### Direction
Rewrite the rows starting at the first line and ending at the line that contains "List each element's", swapping "text content" for "written content" and leaving everything else unchanged.

Region boundary data:
****************
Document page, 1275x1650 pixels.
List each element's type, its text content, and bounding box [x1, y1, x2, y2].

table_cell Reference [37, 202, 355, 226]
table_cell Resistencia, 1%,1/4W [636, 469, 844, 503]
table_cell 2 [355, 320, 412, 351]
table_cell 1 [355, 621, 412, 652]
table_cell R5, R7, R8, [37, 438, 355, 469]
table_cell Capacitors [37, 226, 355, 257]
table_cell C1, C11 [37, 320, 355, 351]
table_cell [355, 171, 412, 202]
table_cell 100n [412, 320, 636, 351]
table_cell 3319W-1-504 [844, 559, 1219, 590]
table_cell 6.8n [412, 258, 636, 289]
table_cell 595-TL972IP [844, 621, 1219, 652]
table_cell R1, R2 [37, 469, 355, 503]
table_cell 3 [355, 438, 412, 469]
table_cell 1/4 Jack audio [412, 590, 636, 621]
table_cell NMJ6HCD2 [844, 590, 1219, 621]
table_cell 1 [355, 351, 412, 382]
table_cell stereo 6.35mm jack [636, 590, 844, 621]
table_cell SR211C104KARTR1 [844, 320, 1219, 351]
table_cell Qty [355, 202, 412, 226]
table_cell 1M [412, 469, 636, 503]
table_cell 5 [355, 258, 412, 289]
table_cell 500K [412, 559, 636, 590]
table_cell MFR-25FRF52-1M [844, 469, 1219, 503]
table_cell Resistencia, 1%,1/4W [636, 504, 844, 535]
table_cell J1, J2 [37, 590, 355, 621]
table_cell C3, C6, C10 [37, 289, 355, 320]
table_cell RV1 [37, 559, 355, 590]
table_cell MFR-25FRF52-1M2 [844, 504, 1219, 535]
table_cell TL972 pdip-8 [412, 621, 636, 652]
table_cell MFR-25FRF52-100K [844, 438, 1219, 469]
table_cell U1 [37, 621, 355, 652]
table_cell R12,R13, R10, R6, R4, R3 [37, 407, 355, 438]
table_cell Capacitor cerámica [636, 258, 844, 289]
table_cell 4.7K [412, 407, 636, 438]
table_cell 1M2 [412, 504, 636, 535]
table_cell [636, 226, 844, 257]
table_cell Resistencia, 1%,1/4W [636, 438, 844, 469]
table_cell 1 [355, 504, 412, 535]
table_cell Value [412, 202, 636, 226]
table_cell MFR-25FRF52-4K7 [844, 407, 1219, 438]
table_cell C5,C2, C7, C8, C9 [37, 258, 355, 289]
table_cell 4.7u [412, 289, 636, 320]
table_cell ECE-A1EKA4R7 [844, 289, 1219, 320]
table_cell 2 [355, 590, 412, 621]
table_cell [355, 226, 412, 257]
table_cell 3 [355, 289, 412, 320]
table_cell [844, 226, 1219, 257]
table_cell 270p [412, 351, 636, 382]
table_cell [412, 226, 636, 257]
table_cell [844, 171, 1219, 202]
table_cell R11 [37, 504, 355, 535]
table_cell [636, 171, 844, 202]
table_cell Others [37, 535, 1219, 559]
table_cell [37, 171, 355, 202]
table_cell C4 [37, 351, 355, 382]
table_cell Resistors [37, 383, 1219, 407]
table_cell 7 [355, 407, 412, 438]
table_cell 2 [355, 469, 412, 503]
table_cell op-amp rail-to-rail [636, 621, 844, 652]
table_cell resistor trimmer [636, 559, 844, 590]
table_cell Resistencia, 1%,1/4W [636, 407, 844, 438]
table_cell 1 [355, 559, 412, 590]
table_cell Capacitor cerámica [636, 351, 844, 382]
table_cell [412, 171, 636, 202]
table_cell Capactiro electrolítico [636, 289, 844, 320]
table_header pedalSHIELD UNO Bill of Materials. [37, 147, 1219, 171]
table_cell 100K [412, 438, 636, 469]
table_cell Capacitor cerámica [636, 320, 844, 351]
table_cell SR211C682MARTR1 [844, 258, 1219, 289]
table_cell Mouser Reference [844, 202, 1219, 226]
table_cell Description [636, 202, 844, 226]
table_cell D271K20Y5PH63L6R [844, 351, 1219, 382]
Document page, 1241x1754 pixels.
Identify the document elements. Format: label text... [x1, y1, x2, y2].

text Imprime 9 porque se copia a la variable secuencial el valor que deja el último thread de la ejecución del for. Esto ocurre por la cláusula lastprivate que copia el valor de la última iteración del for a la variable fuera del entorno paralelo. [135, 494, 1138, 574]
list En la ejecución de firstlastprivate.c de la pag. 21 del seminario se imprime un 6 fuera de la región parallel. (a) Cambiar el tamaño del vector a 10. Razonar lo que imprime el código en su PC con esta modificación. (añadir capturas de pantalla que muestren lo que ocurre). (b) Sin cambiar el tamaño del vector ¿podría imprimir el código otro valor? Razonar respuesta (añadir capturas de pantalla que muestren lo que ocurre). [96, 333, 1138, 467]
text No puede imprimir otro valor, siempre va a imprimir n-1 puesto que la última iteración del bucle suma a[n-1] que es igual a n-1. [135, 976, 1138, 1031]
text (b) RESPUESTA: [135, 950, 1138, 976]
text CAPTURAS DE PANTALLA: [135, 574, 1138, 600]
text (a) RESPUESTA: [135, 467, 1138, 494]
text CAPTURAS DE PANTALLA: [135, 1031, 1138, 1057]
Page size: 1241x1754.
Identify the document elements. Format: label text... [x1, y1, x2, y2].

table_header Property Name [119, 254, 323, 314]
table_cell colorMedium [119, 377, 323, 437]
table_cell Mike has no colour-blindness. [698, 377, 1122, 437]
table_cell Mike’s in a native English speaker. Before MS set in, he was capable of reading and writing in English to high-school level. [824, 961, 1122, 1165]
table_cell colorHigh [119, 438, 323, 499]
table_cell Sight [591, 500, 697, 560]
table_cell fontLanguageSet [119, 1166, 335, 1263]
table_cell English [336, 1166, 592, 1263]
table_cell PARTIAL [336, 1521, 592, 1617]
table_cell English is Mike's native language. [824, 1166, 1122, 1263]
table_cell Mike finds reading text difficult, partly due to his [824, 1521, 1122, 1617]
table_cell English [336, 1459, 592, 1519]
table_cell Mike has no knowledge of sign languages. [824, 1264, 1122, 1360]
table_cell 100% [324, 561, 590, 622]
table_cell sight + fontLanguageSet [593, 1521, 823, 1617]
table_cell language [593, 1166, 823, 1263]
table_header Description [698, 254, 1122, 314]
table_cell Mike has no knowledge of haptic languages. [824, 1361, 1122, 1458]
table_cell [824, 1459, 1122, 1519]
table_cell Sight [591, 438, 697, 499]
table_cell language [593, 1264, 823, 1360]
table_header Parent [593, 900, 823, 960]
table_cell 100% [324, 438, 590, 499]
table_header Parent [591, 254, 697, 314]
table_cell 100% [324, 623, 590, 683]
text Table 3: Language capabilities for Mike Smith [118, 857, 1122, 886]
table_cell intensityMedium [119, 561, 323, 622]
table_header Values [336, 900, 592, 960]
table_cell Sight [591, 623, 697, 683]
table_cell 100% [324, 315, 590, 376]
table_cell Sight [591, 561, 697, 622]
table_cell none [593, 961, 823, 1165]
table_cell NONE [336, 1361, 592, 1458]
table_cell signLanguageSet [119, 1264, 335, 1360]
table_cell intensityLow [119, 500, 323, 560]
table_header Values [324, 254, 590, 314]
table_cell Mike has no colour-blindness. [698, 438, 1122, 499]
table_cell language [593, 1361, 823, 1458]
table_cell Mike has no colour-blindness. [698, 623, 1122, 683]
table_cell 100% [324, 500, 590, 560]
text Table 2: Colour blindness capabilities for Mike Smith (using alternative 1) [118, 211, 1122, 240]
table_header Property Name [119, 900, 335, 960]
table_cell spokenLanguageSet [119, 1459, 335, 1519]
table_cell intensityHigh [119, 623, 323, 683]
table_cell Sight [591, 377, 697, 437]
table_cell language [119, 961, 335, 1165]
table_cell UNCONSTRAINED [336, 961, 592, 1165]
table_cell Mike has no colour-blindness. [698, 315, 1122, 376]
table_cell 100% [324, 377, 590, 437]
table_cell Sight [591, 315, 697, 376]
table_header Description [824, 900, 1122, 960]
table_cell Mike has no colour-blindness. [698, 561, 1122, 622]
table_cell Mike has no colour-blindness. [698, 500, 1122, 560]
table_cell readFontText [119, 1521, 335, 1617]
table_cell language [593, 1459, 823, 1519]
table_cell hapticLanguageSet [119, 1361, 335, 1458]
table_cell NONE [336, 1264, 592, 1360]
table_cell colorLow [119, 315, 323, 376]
****************
### Task result
Document page, 1275x1650 pixels.
List each element's type, its written content, and bounding box [x1, y1, x2, y2].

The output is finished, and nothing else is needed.